Churnet Valley Railway - Cheddleton

Cheddleton Station is located towards the northern end of the current Churnet Valley line and is the operational headquarters of the Churnet Valley Railway. It is one of only three original Churnet Valley Stations to have survived demolition in the 1960s and 1970s (the other two being Rushton and Alton).  Built in 1849, reputedly designed by Pugin , its existence today is purely down to the quick thinking of a member of Cheddleton Parish Council who prevented its demolition in 1974.

Churnet Valley Railway - Kingsley & Froghall

Kingsley & Froghall station is the current southern terminus of the Churnet Valley Railway, and the starting point for many visitors with it's large car park situated along the A52 at Froghall.

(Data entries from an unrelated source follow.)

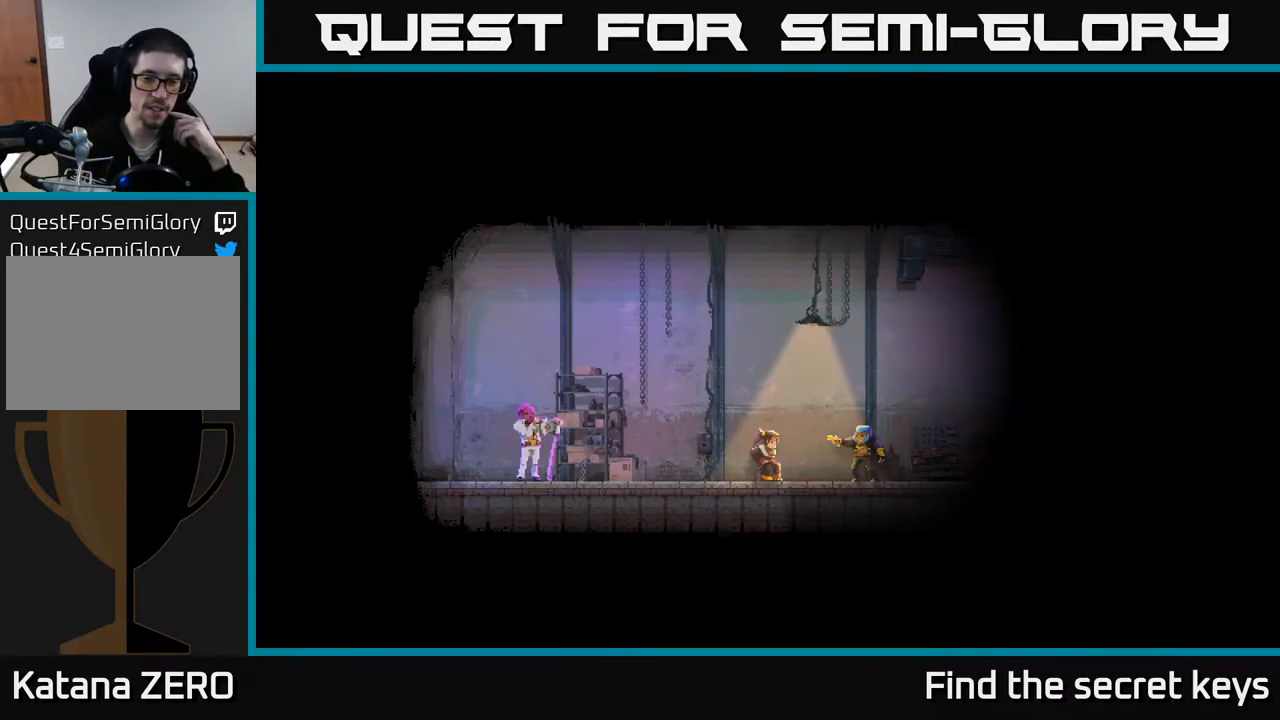
{"buttons": [], "left_stick": "center", "right_stick": "center", "events": [[150, "A", "up"], [250, "A", "down"], [383, "A", "up"]]}
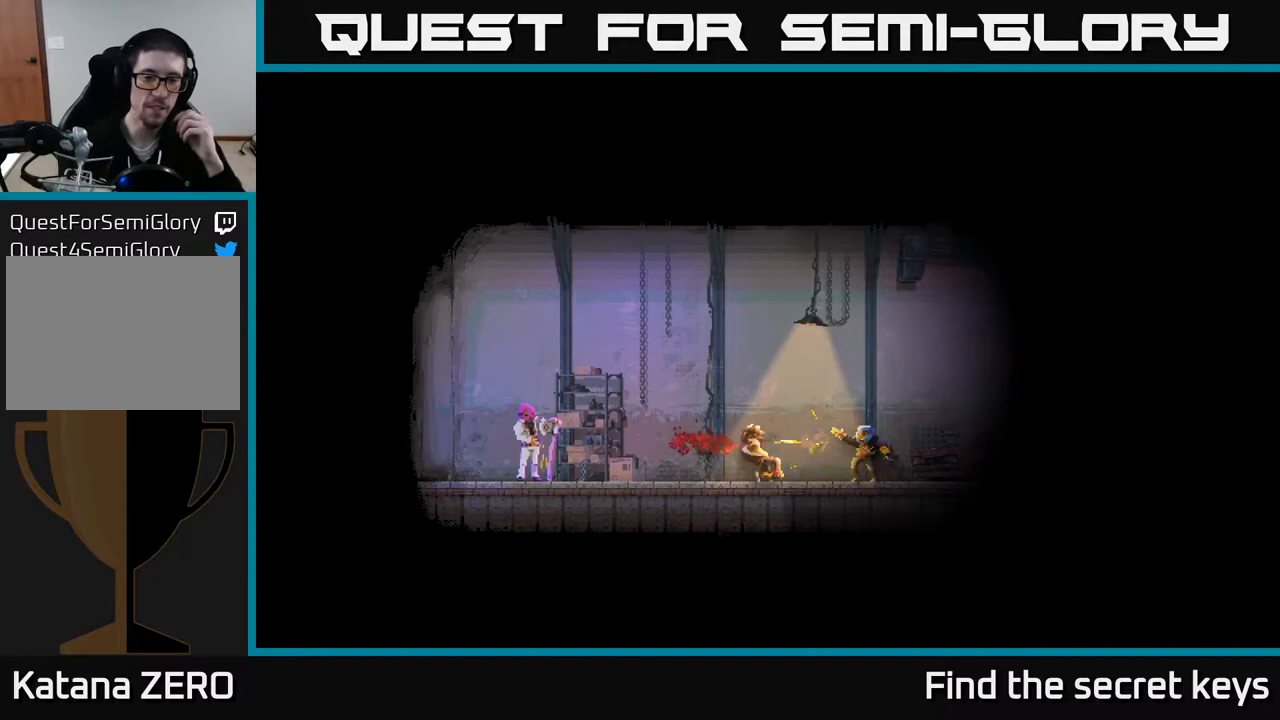
{"buttons": [], "left_stick": "center", "right_stick": "center", "events": [[100, "A", "down"], [233, "A", "up"], [367, "A", "down"], [500, "A", "up"]]}
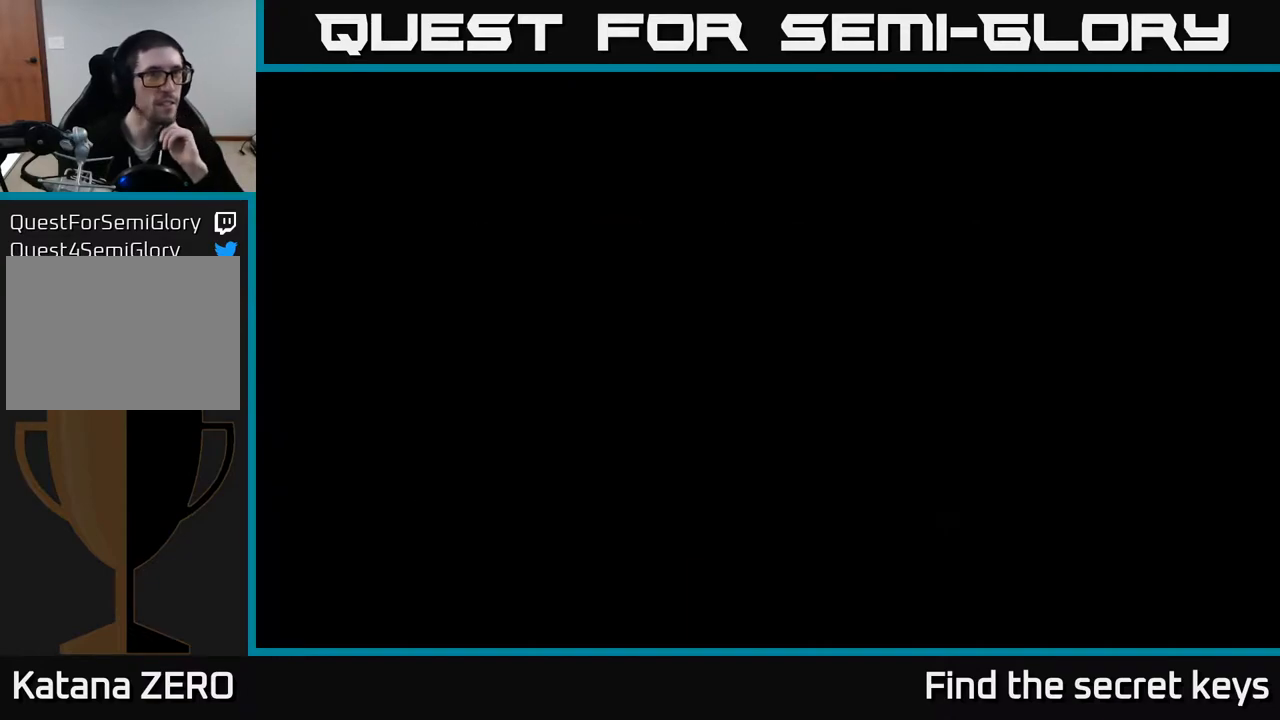
{"buttons": [], "left_stick": "center", "right_stick": "center", "events": [[133, "A", "down"], [200, "A", "up"], [350, "A", "down"], [450, "A", "up"]]}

The station houses a beautifully recreated tearoom, as well as the commercial offices of the line. It is also licenced for Weddings and Civil Partnerships.

The railway hosts a selection of special events throughout the year, as well as its tradtional weekend running from Easter until the Autumn.

Peak Wildlife Park

Peak Wildlife Park offers a truly unique and immersive animal experience. Our large walkthroughs allow you to come face to face with exotic and endangered animals from across three continents. Whether you love lemurs, have a passion for penguins or want to wander with the wallabies, our park has something for you. The kids will have a wild time enjoying our indoor soft play and giant bouncy castle; whilst mum and dad sample our wide range of refreshments and delicious stone baked pizzas!

RSPB Coombes Valley

RSPB Coombes Valley reserve is a delightful oak woodland – especially in spring and early summer when lots of migrating birds come to breed at the reserve. Birds you may see on the steep valley sides include flycatchers, redstarts and wood warblers. There are a wide variety of butterflies to spot too.

Alton Towers

The house and estate itself, was called Alveton Lodge, or Alton Lodge, during it's early life, and was the summer residence for the Earl of Shrewsbury and his family. When Charles, became the 15th Earl, he took more interest in the house and its grounds, and decided to extend it. Work began in 1800, and continued, with major work being done, or planned every year until 1852. The lakes, and pools were dug by hand, and water was diverted from a spring at Ramsor, two miles away. In the years 1806-1807, 5,000 conifers, and 8,000 other trees were planted in the grounds.